Classifying paralogs’ evolutionary paths by analyzing non-WGD orthologs
Two prevailing models are commonly invoked to explain paralog divergence (Voordeckers et al., 2012; Lynch and Conery, 2000; Sugino and Innan, 2006; Lynch and Force, 2000; Conant et al., 2006; Force et al., 1999; Kondrashov et al., 2002; He and Zhang, 2005; Nowick and Stubbs, 2010): In the first, ancestral functions split between duplicates (sub-functionalization) while, in the second, one duplicate retains ancestral functions, while the other adapts a new role (neo-functionalization, Figure 6A). As a first approach to distinguish these two scenarios, we used phylogenetic sequence analysis to compare the evolutionary rates of regions outside the conserved DBDs (Figure 6B–D). This analysis is informative, since a neo-functionalizing paralog undergoes a period of relaxed selection, followed by rapid evolution, and is therefore expected to evolve at an accelerated rate (Pegueroles et al., 2013; Byrne and Wolfe, 2007). We observe that paralogs of the C2H2 zinc finger family, including the diverging ones, evolved symmetrically, that is, at rates that did not distinguish between paralogs, consistent with sub-functionalization (e.g. Tda9/Rsf2 and Gis1/Rph1, Figure 6C and D). By contrast, diverging paralogs of other families evolved asymmetrically, suggesting dominant neo-functionalization (e.g. Vhr1/Vhr2, Figure 6C and D).
To test experimentally for sub- and neo-functionalization, we compared binding preferences of 18 paralog pairs to that of a corresponding non-WGD ortholog (Kluyveromyces lactis TF expressed within S. cerevisiae; Figure 7A). We reasoned that, in terms of binding preferences, this non-WGD ortholog might serve as a good proxy for the ancestor TF (Teichmann and Babu, 2004; Hsia and McGinnis, 2003; Carroll, 2005). This was the case in pairs with clear expectations; the Ixr1 and Abf2 paralogs have diverged completely, with Abf2 having a mitochondrial function and localization (MacPherson et al., 2006) and Ixr1 being a nuclear repressor regulating hypoxia genes. We find that the binding preferences of Ixr1/Abf2’s K. lactis ortholog were indistinguishable from these of Ixr1 (Figure 7A), consistent with Abf2’s accelerated sequence evolution (Figure 6B). Similarly, K. lactis orthologs of paralogs with non-diverged binding preferences retained highly similar preferences, for example, Rsf2/Tda9 regulators of respiration-related functions (Figure 7B and C and Figure 7—figure supplement 1 for additional pairs). Together, these results support the use of non-WGD orthologs to approximate ancestral preferences.
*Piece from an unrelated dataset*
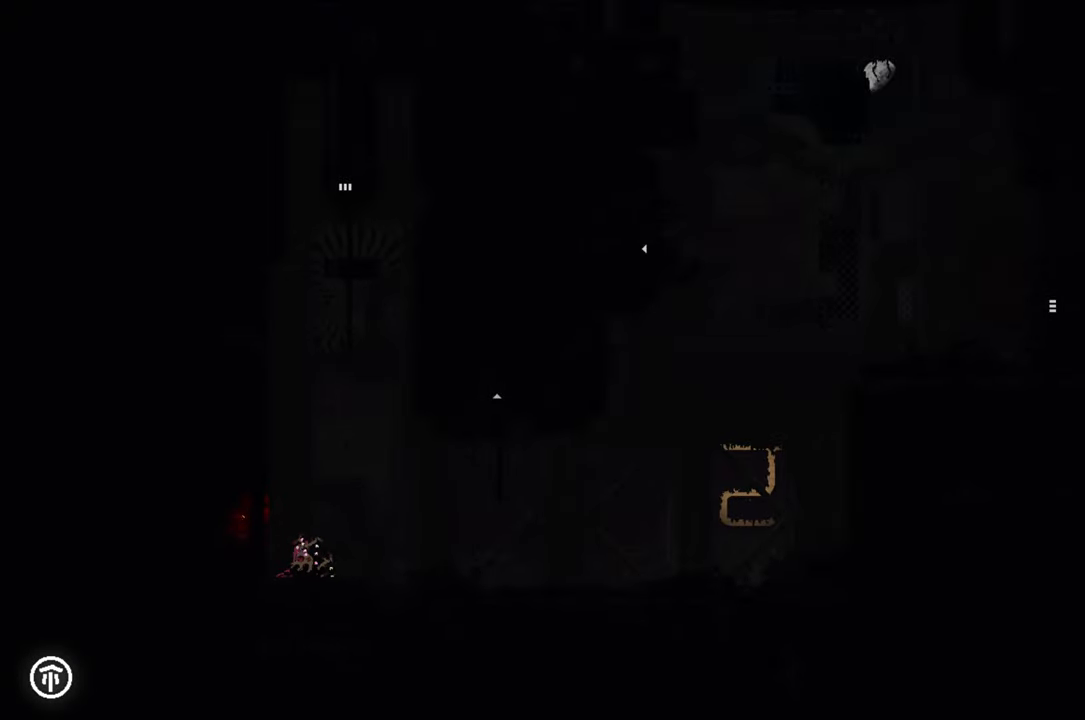
{"buttons": [], "left_stick": "center", "right_stick": "center", "events": []}
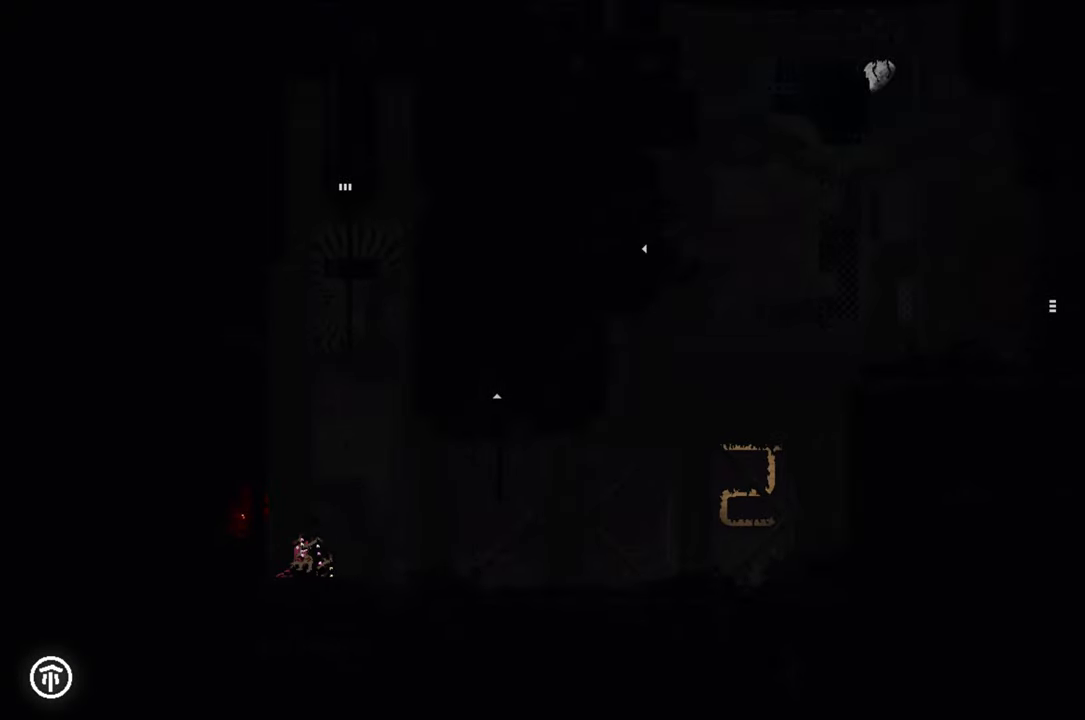
{"buttons": [], "left_stick": "center", "right_stick": "center", "events": []}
We next extended the analysis to divergent duplicates. We observed cases of clear sub- and neo-functionalization (Rph1/Gis1 and Vhr1/Vhr2, respectively, Figure 7B), but most pairs showed a combination of the two scenarios. Of note, in all 11 diverging cases, binding preference similarity of at least one paralog with the K. lactis ortholog exceeded the similarity with the other S. cerevisiae paralog. In nine of these cases, the sequence of the paralog with the more conserved binding profile was also slower to evolve (Figure 7C). The prevalent route for diversification therefore appears to comply with a biased neo/sub-functionalization: ancestral preferences split unevenly between the duplicates, coupled to biased acquisition of novel targets (Figure 7D and Figure 7—figure supplement 1).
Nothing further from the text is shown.